From the data that follows, print exactly the lines starting at the one containing "dependently typed systems" and ending at the one containing "interactive development tools"; include both of them and nothing more.

Task data:
§ §

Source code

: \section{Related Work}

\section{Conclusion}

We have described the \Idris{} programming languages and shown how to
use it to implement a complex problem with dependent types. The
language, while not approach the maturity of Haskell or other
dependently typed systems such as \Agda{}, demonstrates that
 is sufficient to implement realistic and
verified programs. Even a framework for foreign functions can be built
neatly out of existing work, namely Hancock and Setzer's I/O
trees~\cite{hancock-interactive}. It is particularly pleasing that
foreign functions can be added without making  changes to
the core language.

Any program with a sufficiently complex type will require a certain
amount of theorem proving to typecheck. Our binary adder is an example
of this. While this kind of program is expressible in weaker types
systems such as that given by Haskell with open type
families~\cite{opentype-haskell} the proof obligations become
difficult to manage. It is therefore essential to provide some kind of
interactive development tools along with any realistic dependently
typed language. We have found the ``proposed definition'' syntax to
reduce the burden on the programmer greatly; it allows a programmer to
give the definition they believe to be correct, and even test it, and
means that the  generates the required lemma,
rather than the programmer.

§ §

Solution for this task:
dependently typed systems such as \Agda{}, demonstrates that
 is sufficient to implement realistic and
verified programs. Even a framework for foreign functions can be built
neatly out of existing work, namely Hancock and Setzer's I/O
trees~\cite{hancock-interactive}. It is particularly pleasing that
foreign functions can be added without making  changes to
the core language.

Any program with a sufficiently complex type will require a certain
amount of theorem proving to typecheck. Our binary adder is an example
of this. While this kind of program is expressible in weaker types
systems such as that given by Haskell with open type
families~\cite{opentype-haskell} the proof obligations become
difficult to manage. It is therefore essential to provide some kind of
interactive development tools along with any realistic dependently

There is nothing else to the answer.